**SUPPLIED MATERIAL:**
·····

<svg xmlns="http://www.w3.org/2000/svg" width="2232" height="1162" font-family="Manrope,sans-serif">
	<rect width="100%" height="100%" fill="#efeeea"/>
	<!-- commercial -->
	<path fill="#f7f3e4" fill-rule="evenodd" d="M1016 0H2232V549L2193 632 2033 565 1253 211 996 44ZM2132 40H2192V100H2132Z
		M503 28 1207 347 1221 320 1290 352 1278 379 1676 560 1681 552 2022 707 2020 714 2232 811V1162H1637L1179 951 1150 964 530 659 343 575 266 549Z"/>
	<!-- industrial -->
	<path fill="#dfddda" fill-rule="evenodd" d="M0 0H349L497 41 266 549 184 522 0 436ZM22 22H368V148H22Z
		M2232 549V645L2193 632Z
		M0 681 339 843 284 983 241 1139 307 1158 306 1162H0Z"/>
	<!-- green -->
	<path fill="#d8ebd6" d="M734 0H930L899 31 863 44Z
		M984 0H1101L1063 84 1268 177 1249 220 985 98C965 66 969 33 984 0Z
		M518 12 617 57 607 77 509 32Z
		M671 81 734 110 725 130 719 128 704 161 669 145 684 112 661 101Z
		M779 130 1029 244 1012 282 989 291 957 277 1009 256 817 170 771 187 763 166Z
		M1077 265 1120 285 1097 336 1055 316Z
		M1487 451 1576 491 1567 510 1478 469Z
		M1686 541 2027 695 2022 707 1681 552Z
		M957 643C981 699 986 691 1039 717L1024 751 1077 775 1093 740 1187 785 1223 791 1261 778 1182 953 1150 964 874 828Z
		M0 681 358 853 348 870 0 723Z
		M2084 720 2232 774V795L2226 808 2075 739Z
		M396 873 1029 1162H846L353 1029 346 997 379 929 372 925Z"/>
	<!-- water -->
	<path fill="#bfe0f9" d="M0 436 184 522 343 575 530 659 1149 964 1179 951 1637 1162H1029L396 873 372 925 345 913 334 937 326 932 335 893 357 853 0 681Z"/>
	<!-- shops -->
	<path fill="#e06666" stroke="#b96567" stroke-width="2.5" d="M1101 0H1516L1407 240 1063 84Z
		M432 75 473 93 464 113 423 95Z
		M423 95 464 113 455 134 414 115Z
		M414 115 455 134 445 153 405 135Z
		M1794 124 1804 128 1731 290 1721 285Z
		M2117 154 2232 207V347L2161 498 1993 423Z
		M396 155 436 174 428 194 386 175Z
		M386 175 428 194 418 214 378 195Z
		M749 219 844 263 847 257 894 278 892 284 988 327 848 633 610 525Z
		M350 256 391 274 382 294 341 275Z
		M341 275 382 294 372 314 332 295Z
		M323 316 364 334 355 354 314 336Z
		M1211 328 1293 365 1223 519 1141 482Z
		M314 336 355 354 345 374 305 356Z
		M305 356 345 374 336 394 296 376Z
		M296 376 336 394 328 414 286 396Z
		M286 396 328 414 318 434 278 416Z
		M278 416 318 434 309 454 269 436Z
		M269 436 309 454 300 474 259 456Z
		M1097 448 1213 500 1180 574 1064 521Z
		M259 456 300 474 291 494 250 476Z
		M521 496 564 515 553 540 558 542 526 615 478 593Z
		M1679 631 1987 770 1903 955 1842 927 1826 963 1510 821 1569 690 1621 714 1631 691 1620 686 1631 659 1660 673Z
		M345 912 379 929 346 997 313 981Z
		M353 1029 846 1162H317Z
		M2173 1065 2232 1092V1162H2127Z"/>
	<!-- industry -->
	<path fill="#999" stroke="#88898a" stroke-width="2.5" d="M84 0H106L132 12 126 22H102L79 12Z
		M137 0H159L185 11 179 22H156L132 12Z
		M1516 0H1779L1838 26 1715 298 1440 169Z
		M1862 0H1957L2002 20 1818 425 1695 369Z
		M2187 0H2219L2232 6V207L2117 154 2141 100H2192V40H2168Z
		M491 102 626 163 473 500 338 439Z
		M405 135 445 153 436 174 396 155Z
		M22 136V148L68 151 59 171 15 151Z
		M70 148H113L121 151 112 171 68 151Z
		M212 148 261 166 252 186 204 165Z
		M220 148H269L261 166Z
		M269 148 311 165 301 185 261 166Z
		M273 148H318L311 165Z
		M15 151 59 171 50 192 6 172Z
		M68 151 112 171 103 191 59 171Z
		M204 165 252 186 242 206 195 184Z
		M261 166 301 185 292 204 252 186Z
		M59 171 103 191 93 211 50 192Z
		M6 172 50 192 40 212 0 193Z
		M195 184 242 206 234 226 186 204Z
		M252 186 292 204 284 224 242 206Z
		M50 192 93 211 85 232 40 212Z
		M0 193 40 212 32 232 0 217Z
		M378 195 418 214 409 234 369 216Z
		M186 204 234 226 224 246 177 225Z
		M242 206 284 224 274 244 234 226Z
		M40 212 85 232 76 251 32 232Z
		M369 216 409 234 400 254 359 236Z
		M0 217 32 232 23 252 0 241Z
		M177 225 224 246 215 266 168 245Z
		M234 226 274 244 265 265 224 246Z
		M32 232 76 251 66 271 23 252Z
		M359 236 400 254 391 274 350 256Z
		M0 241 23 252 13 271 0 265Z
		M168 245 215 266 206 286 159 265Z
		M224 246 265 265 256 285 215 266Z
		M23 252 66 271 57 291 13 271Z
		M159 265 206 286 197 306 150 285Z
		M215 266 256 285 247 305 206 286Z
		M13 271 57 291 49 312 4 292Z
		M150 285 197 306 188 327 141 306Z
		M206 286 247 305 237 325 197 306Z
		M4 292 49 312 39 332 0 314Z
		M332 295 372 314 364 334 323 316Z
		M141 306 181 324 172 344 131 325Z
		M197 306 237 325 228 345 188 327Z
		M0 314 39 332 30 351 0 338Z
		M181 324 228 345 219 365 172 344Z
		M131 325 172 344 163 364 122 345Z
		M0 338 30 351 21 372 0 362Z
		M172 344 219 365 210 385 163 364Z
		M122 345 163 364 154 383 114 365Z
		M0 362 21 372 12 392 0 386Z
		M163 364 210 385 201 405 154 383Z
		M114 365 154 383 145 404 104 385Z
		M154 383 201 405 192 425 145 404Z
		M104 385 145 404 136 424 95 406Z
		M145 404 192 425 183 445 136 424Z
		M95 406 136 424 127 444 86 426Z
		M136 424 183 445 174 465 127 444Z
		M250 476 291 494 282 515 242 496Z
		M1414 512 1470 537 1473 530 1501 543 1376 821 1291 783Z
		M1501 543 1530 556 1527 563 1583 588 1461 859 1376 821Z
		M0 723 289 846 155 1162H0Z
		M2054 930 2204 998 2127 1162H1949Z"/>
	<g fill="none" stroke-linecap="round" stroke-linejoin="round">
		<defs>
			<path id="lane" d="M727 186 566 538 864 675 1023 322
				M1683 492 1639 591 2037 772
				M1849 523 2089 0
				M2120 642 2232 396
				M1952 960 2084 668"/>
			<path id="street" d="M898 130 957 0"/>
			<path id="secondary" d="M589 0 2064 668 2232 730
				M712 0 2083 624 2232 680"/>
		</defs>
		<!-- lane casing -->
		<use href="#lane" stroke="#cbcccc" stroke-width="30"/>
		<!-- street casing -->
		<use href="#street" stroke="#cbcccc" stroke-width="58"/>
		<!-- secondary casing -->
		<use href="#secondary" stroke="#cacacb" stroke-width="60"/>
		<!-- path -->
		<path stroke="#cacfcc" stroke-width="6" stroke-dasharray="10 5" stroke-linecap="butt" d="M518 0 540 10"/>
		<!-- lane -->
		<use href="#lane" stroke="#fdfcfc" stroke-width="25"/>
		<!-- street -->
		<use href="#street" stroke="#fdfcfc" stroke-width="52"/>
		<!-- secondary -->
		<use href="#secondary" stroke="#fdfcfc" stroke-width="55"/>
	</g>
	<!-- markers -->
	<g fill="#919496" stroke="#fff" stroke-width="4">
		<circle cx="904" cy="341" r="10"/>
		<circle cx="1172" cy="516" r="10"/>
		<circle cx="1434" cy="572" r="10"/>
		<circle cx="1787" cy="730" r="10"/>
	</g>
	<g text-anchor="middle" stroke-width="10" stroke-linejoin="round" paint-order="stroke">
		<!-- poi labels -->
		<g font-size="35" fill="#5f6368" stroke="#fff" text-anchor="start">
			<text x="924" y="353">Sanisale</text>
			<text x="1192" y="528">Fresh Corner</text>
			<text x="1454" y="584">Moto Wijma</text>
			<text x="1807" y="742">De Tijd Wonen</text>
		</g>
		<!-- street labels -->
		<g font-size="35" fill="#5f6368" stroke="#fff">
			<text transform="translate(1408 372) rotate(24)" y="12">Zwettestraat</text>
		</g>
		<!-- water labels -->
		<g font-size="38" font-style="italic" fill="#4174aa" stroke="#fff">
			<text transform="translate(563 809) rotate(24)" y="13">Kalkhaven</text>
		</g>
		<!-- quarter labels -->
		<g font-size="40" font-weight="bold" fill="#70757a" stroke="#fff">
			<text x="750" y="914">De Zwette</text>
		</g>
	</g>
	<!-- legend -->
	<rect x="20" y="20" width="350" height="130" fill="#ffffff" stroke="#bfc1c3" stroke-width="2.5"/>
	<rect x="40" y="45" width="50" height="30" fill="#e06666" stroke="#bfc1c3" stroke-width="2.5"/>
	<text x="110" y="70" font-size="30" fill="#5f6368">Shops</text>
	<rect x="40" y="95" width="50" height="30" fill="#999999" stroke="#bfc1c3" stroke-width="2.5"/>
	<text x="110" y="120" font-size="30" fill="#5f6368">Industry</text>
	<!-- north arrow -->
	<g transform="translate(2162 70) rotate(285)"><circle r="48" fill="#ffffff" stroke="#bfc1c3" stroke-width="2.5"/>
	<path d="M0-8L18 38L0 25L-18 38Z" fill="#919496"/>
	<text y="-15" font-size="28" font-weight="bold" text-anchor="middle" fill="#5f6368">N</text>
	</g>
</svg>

·····

**ASSIGNED TASK:**
Your reply is to repeat, unchanged, the lines above running from the one with "M350 256 391 274 382 294 341 275Z" up to and including the one with "M359 236 400 254 391 274 350 256Z".

**PROBLEM SOLUTION:**
		M350 256 391 274 382 294 341 275Z
		M341 275 382 294 372 314 332 295Z
		M323 316 364 334 355 354 314 336Z
		M1211 328 1293 365 1223 519 1141 482Z
		M314 336 355 354 345 374 305 356Z
		M305 356 345 374 336 394 296 376Z
		M296 376 336 394 328 414 286 396Z
		M286 396 328 414 318 434 278 416Z
		M278 416 318 434 309 454 269 436Z
		M269 436 309 454 300 474 259 456Z
		M1097 448 1213 500 1180 574 1064 521Z
		M259 456 300 474 291 494 250 476Z
		M521 496 564 515 553 540 558 542 526 615 478 593Z
		M1679 631 1987 770 1903 955 1842 927 1826 963 1510 821 1569 690 1621 714 1631 691 1620 686 1631 659 1660 673Z
		M345 912 379 929 346 997 313 981Z
		M353 1029 846 1162H317Z
		M2173 1065 2232 1092V1162H2127Z"/>
	<!-- industry -->
	<path fill="#999" stroke="#88898a" stroke-width="2.5" d="M84 0H106L132 12 126 22H102L79 12Z
		M137 0H159L185 11 179 22H156L132 12Z
		M1516 0H1779L1838 26 1715 298 1440 169Z
		M1862 0H1957L2002 20 1818 425 1695 369Z
		M2187 0H2219L2232 6V207L2117 154 2141 100H2192V40H2168Z
		M491 102 626 163 473 500 338 439Z
		M405 135 445 153 436 174 396 155Z
		M22 136V148L68 151 59 171 15 151Z
		M70 148H113L121 151 112 171 68 151Z
		M212 148 261 166 252 186 204 165Z
		M220 148H269L261 166Z
		M269 148 311 165 301 185 261 166Z
		M273 148H318L311 165Z
		M15 151 59 171 50 192 6 172Z
		M68 151 112 171 103 191 59 171Z
		M204 165 252 186 242 206 195 184Z
		M261 166 301 185 292 204 252 186Z
		M59 171 103 191 93 211 50 192Z
		M6 172 50 192 40 212 0 193Z
		M195 184 242 206 234 226 186 204Z
		M252 186 292 204 284 224 242 206Z
		M50 192 93 211 85 232 40 212Z
		M0 193 40 212 32 232 0 217Z
		M378 195 418 214 409 234 369 216Z
		M186 204 234 226 224 246 177 225Z
		M242 206 284 224 274 244 234 226Z
		M40 212 85 232 76 251 32 232Z
		M369 216 409 234 400 254 359 236Z
		M0 217 32 232 23 252 0 241Z
		M177 225 224 246 215 266 168 245Z
		M234 226 274 244 265 265 224 246Z
		M32 232 76 251 66 271 23 252Z
		M359 236 400 254 391 274 350 256Z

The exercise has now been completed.